Results: The rates of major and complete cytogenetic responses were significantly higher in the high-dose arm than in the standard-dose arm at both 3 and 6 months (major cytogenetic responses: 36.8% versus 21.2%, P=0.01 and 50.0% versus 34.5%, P=0.018; complete cytogenetic responses: 22.8% versus 6.2%, P<0.001 and 40.4% versus 16.8%, P<0.001) on the basis of an intention-to-treat analysis. At 12 months, the difference between treatment arms remained statistically significant for complete cytogenetic responses (40.4% versus 24.8%, P=0.012) but not for major cytogenetic responses (49.1% versus 44.2%, P=0.462). The rate of major molecular responses was also significantly better at 3 and 6 months in the high-dose arm (month 3: 14.9% versus 3.5%, P=0.003; month 6: 32.5% versus 8.8%, P<0.001). Overall and progression-free survival rates were comparable between arms, but event-free survival was significantly worse in the high-dose arm (P=0.014).

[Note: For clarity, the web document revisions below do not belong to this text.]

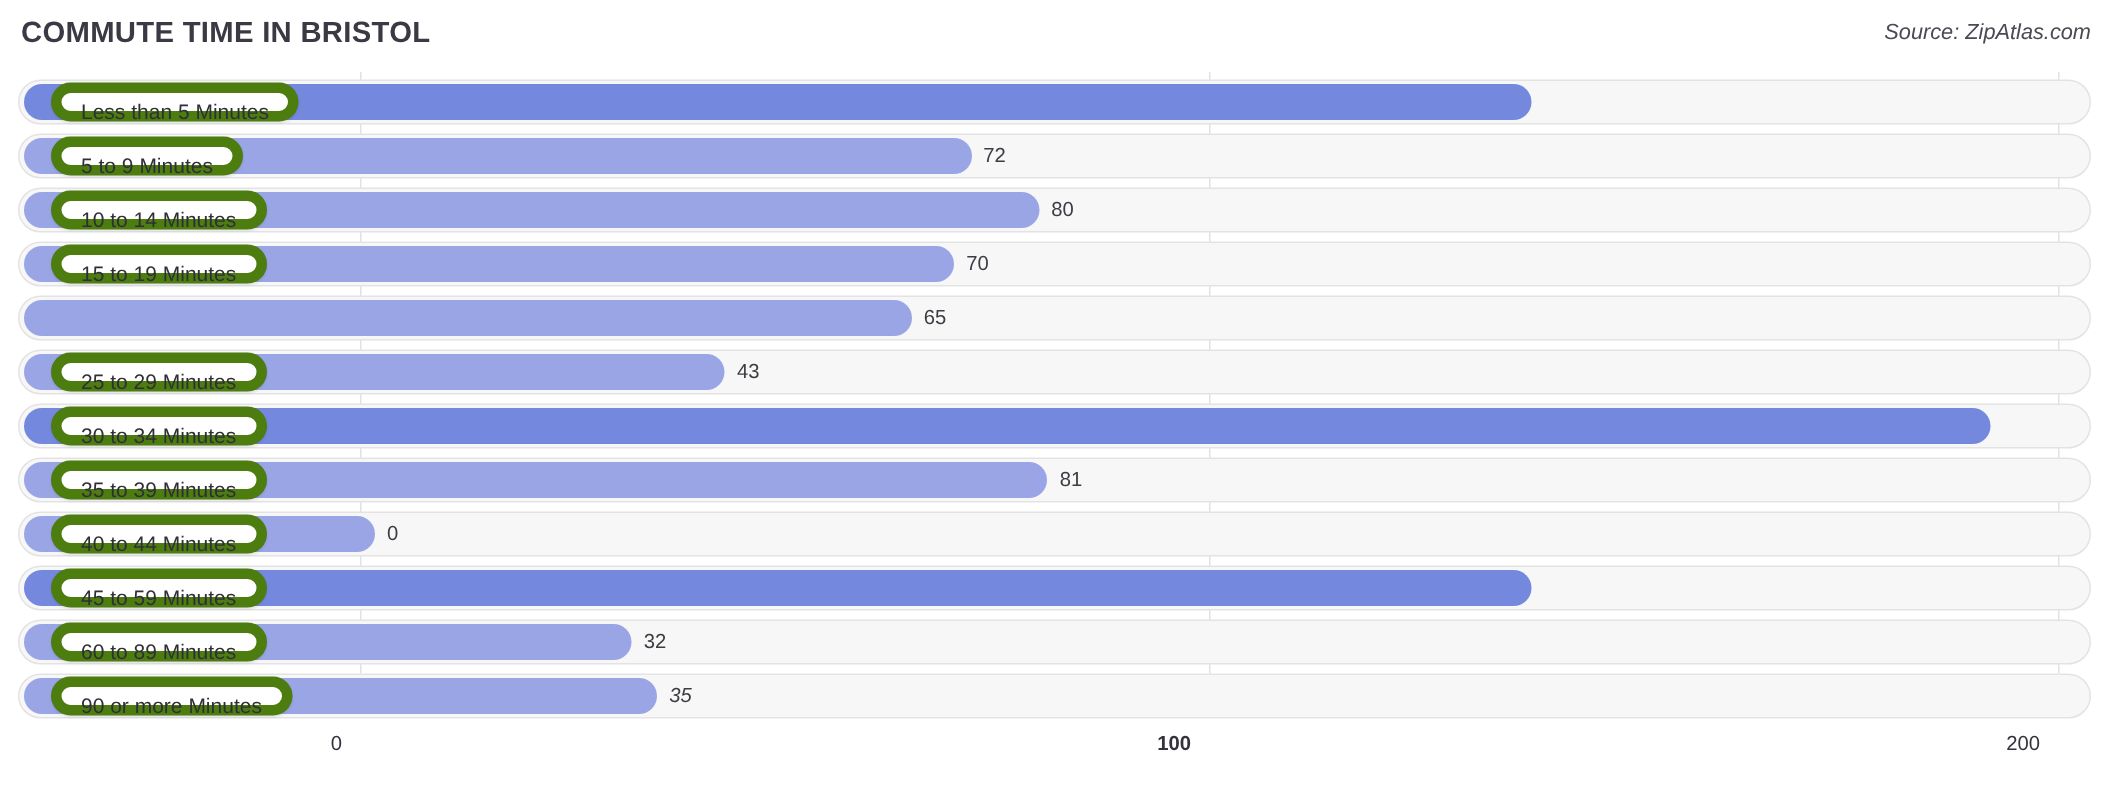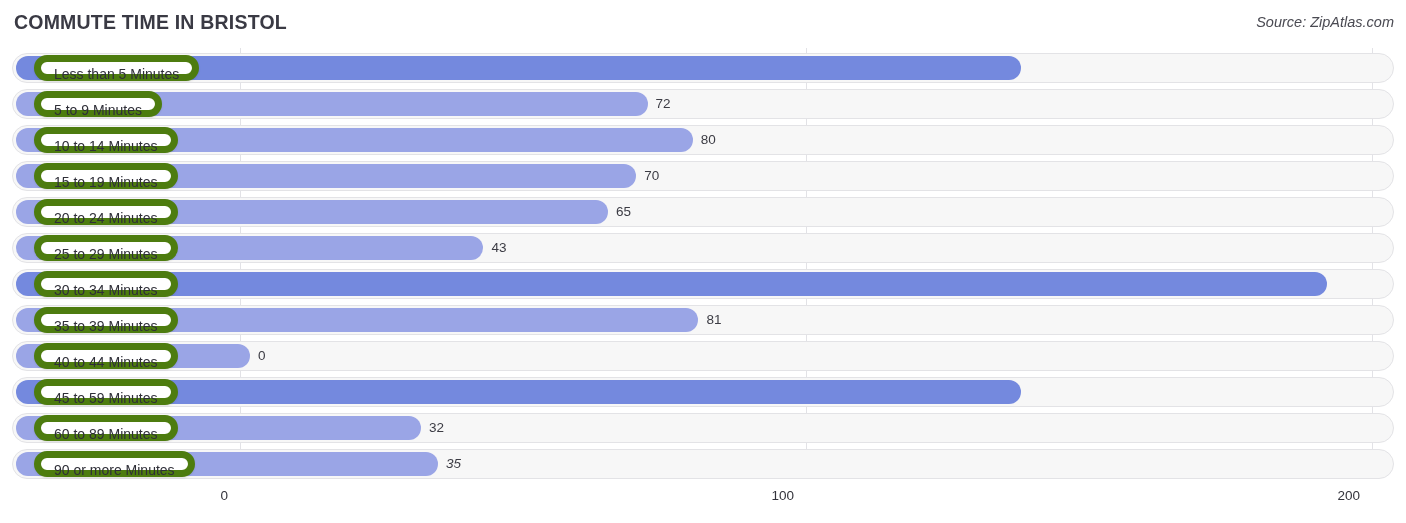--- a/index.html
+++ b/index.html
@@ -103,21 +103,20 @@
         <div class="row" style="top: 113px;">
           <div class="track"></div>
           <div class="bar" style="left: 4px; width: 620.2px;"></div>
           <span class="bar-value-out" style="left: 632.2px;">70</span>
           <div class="cat-pill">15 to 19 Minutes</div>
         </div>
         <div class="row" style="top: 149px;">
           <div class="track"></div>
           <div class="bar" style="left: 4px; width: 591.9px;"></div>
           <span class="bar-value-out" style="left: 603.9px;">65</span>
-          <div class="cat-pill">20 to 24 Minutes</div>
         </div>
         <div class="row" style="top: 185px;">
           <div class="track"></div>
           <div class="bar" style="left: 4px; width: 467.38px;"></div>
           <span class="bar-value-out" style="left: 479.38px;">43</span>
           <div class="cat-pill">25 to 29 Minutes</div>
         </div>
         <div class="row" style="top: 221px;">
           <div class="track"></div>
           <div class="bar hi" style="left: 4px; width: 1310.72px;">
@@ -155,18 +154,18 @@
           <div class="bar" style="left: 4px; width: 422.1px;"></div>
           <span class="bar-value-out" style="left: 434.1px; font-style: italic;">35</span>
           <div class="cat-pill">90 or more Minutes</div>
         </div>
       </div>
   </div>
 
   <div class="axis">
     <div id="ticks">
         <div class="tick-label" style="left: 228px;">0</div>
-        <div class="tick-label" style="left: 794px;">100</div>
+        <div class="tick-label" style="left: 794px; font-weight: bold;">100</div>
         <div class="tick-label" style="left: 1360px; text-align: center;">200</div>
       </div>
   </div>
 
 </div>
 
 </body></html>

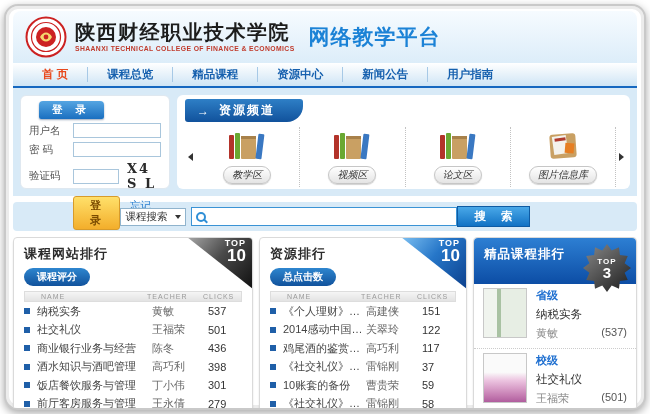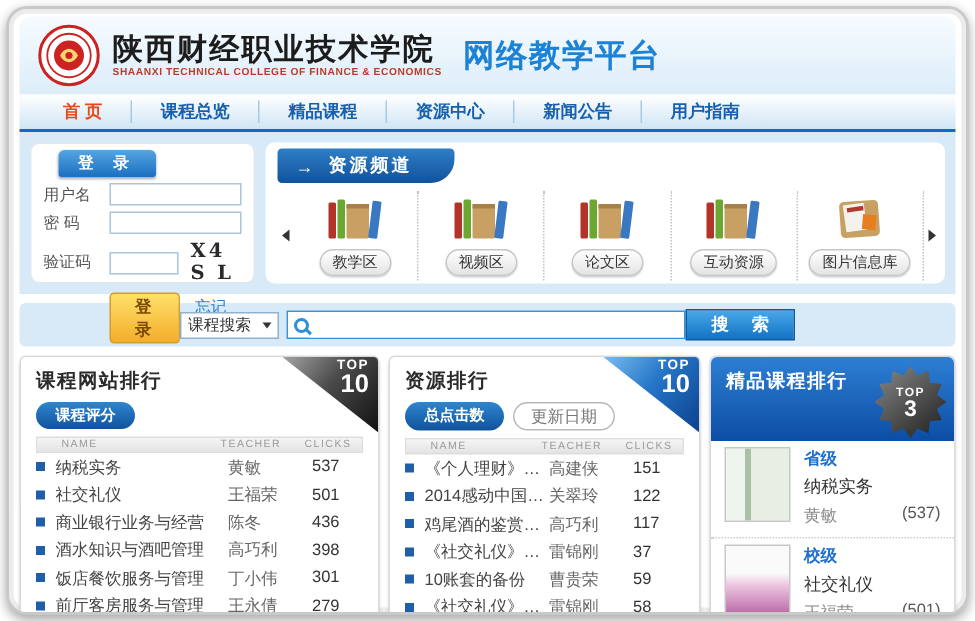--- a/index.html
+++ b/index.html
@@ -38,21 +38,21 @@
   .forgot-link { font-size:10.5px; color:#2a7fd0; text-decoration:underline; cursor:pointer; }
   
   .resource-card { flex:1; background:#fff; border-radius:6px; padding:4px 4px 4px 8px; min-width:0; }
   .rc-tab { display:inline-flex; align-items:center; gap:8px; background:linear-gradient(#2e7fc6,#11529c); color:#fff; font-weight:bold;
     font-size:12px; padding:3px 28px 3px 12px; border-radius:3px 3px 16px 3px; letter-spacing:2px; }
   .rc-arrow-glyph { font-size:12px; }
   .rc-items { display:flex; align-items:center; margin-top:5px; }
   .rc-item { flex:1; display:flex; flex-direction:column; align-items:center; gap:5px; padding:2px 0 3px; border-right:1px dotted #c2c2c2; cursor:pointer; min-width:0; }
   .rc-item:last-of-type { border-right:none; }
   .rc-pill { background:linear-gradient(#ffffff,#e4e4e4); border:1px solid #c6c6c6; border-radius:9px; font-size:10px; color:#333;
-    padding:1px 8px; box-shadow:0 1px 1px rgba(0,0,0,.18); white-space:nowrap; }
+    padding:1px 8px; box-shadow:0 1px 1px rgba(0,0,0,.18); white-space:nowrap;font-style:italic; }
   .icon-box { height:32px; display:flex; align-items:flex-end; position:relative; }
   .scroll-arrow { flex:none; width:10px; height:30px; display:flex; align-items:center; justify-content:center; cursor:pointer; }
   .tri-left { width:0; height:0; border-top:4px solid transparent; border-bottom:4px solid transparent; border-right:5px solid #333; }
   .tri-right { width:0; height:0; border-top:4px solid transparent; border-bottom:4px solid transparent; border-left:5px solid #333; }
   
   .search-bar { margin-top:6px; background:#d8eaf7; border-radius:4px; height:29px; display:flex; align-items:center; justify-content:center; }
   .search-select { width:66px; height:18px; background:#fff; border:1px solid #8fb3cd; font-size:10.5px; color:#333; display:flex;
     align-items:center; justify-content:space-between; padding:0 4px; margin-right:5px; cursor:pointer; }
   .caret-down { width:0; height:0; border-left:3.5px solid transparent; border-right:3.5px solid transparent; border-top:4.5px solid #333; }
   .search-input-wrap { width:266px; height:19px; background:#fff; border:1px solid #3a93d5; display:flex; align-items:center; padding-left:4px; }
@@ -79,21 +79,21 @@
   .tname { flex:1; color:#444; white-space:nowrap; overflow:hidden; text-overflow:ellipsis; }
   .tteacher { width:56px; color:#666; flex:none; }
   .tclicks { width:34px; color:#333; flex:none; }
   .ribbon { position:absolute; top:-1px; right:-1px; width:66px; height:52px; clip-path:polygon(0 0,100% 0,100% 100%);
     display:flex; flex-direction:column; align-items:flex-end; padding:1px 7px 0 0; color:#fff; font-weight:bold; text-align:right; }
   .ribbon-dark { background:linear-gradient(130deg,#a8a8a8 0%,#4a4a4a 45%,#101010 100%); }
   .ribbon-blue { background:linear-gradient(130deg,#7cc0f2 0%,#2676c8 45%,#0b3f8c 100%); }
   .ribbon-top { font-size:9px; line-height:10px; letter-spacing:1px; }
   .ribbon-num { font-size:17px; line-height:16px; }
   
-  .pr-header { background:linear-gradient(#2d7fd3,#0c4da5); height:56px; border-radius:4px 4px 0 0; position:relative; padding:8px 10px; }
+  .pr-header { background:linear-gradient(#2d7fd3,#0c4da5); height:46px; border-radius:4px 4px 0 0; position:relative; padding:8px 10px; }
   .pr-title { font-size:12.5px; font-weight:bold; color:#fff; letter-spacing:1px; }
   .burst { position:absolute; right:5px; top:6px; width:48px; height:48px; background:linear-gradient(140deg,#8a8a8a,#1c1c1c);
     display:flex; flex-direction:column; align-items:center; justify-content:center; color:#fff; font-weight:bold;
     clip-path:polygon(100% 50%,86.7% 59.8%,93.3% 75%,76.9% 76.9%,75% 93.3%,59.8% 86.7%,50% 100%,40.2% 86.7%,25% 93.3%,23.1% 76.9%,6.7% 75%,13.3% 59.8%,0 50%,13.3% 40.2%,6.7% 25%,23.1% 23.1%,25% 6.7%,40.2% 13.3%,50% 0,59.8% 13.3%,75% 6.7%,76.9% 23.1%,93.3% 25%,86.7% 40.2%); }
   .burst-top { font-size:8px; line-height:9px; letter-spacing:1px; }
   .burst-num { font-size:15px; line-height:14px; }
   .pr-item { display:flex; gap:9px; padding:4px 9px 7px; border-bottom:1px dotted #ccc; cursor:pointer; }
   .pr-item:last-child { border-bottom:none; }
   .pr-thumb { width:44px; height:50px; border:1px solid #c8c8c8; flex:none; }
   .thumb-tax { background:linear-gradient(90deg,#f0f4ee 0 30%,#a9c2a3 30% 40%,#e7eee4 40%); }
@@ -200,32 +200,20 @@
                   <rect x="1" y="4" width="5" height="24" rx="1" fill="#b3332a"></rect>
                   <rect x="7" y="2" width="5" height="26" rx="1" fill="#6aa832"></rect>
                   <rect x="13" y="5" width="15" height="23" rx="1" fill="#c9a063"></rect>
                   <rect x="13" y="5" width="15" height="3" fill="#a8814a"></rect>
                   <rect x="29" y="3" width="6" height="25" rx="1" fill="#3a78c2" transform="rotate(7 32 15)"></rect>
                 </svg>
             </span>
             <span class="rc-pill">论文区</span>
           </div>
 
-          <div class="rc-item">
-            <span class="icon-box">
-              <svg width="38" height="30" viewBox="0 0 38 30">
-                  <rect x="1" y="4" width="5" height="24" rx="1" fill="#b3332a"></rect>
-                  <rect x="7" y="2" width="5" height="26" rx="1" fill="#6aa832"></rect>
-                  <rect x="13" y="5" width="15" height="23" rx="1" fill="#c9a063"></rect>
-                  <rect x="13" y="5" width="15" height="3" fill="#a8814a"></rect>
-                  <rect x="29" y="3" width="6" height="25" rx="1" fill="#3a78c2" transform="rotate(7 32 15)"></rect>
-                </svg>
-            </span>
-            <span class="rc-pill">互动资源</span>
-          </div>
 
 
           <div class="rc-item">
             <span class="icon-box">
               <svg width="32" height="30" viewBox="0 0 32 30">
                   <rect x="3" y="3" width="26" height="24" rx="3" fill="#c9a063" transform="rotate(-4 16 15)"></rect>
                   <rect x="6" y="5" width="14" height="18" fill="#f4f2ec" transform="rotate(-8 13 14)"></rect>
                   <rect x="7.5" y="7" width="11" height="3" fill="#b03a2e" transform="rotate(-8 13 8)"></rect>
                   <rect x="18" y="12" width="9" height="10" fill="#e67e22" transform="rotate(5 22 17)"></rect>
                 </svg>
@@ -307,21 +295,20 @@
       </div>
 
       <div class="panel panel-mid">
         <div class="ribbon ribbon-blue">
           <span class="ribbon-top">TOP</span>
           <span class="ribbon-num">10</span>
         </div>
         <div class="panel-title">资源排行</div>
         <div class="pill-row">
           <span class="pill-blue">总点击数</span>
-          <span class="pill-ghost">更新日期</span>
         </div>
         <div class="thead">
           <span class="th-name">NAME</span>
           <span class="th-teacher">TEACHER</span>
           <span class="th-clicks">CLICKS</span>
         </div>
         <div class="trow">
             <span class="bullet"></span>
             <span class="tname">《个人理财》主教材</span>
             <span class="tteacher">高建侠</span>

Conclusions: Standard-dose imatinib remains the standard of care for pre-treated patients with chronic phase chronic myeloid leukemia (Clinicaltrials.gov identifier: NCT00327262).

Figure 1

Cytogenetic and molecular responses at different time points by intention-to-treat analysis. Major cytogenetic responses (A), complete cytogenetic responses (B) and major molecular responses^IS (C) are shown as response rates at 1.5, 3, 6, 12 and 24 months for the SD arm (arm A; white bars) and the experimental HD arm (arm B; black bars).

Figure 2

Kaplan-Meier survival curves for pre-treated CP CML patients who received SD imatinib (400 mg QD, arm A) or HD imatinib induction (800 mg for 6 months, followed by imatinib 400 mg QD thereafter; arm B). Overall survival (A), progression-free survival (B), event-free survival (C). Events were defined as follows: death from any course during treatment, progression to accelerated phase or blast crisis, loss of a complete haematologic response, loss of a MCyR.

Figure 3

Landmark analyses of PFS and EFS according to CCyR at 6 months. A total of 199 patients (103 patients in arm A and 96 patients in arm B who were still on study treatment and could, therefore, be analyzed by conventional cytogenetics at month 6 after treatment initiation were categorized according to CCyR. The following end-points were analyzed: progression into accelerated phase and blast crisis (A) and EFS (B). Events were defined as follows: death from any cause during treatment, progression to accelerated phase and blast crisis, loss of a complete hematologic response, loss of a MCyR.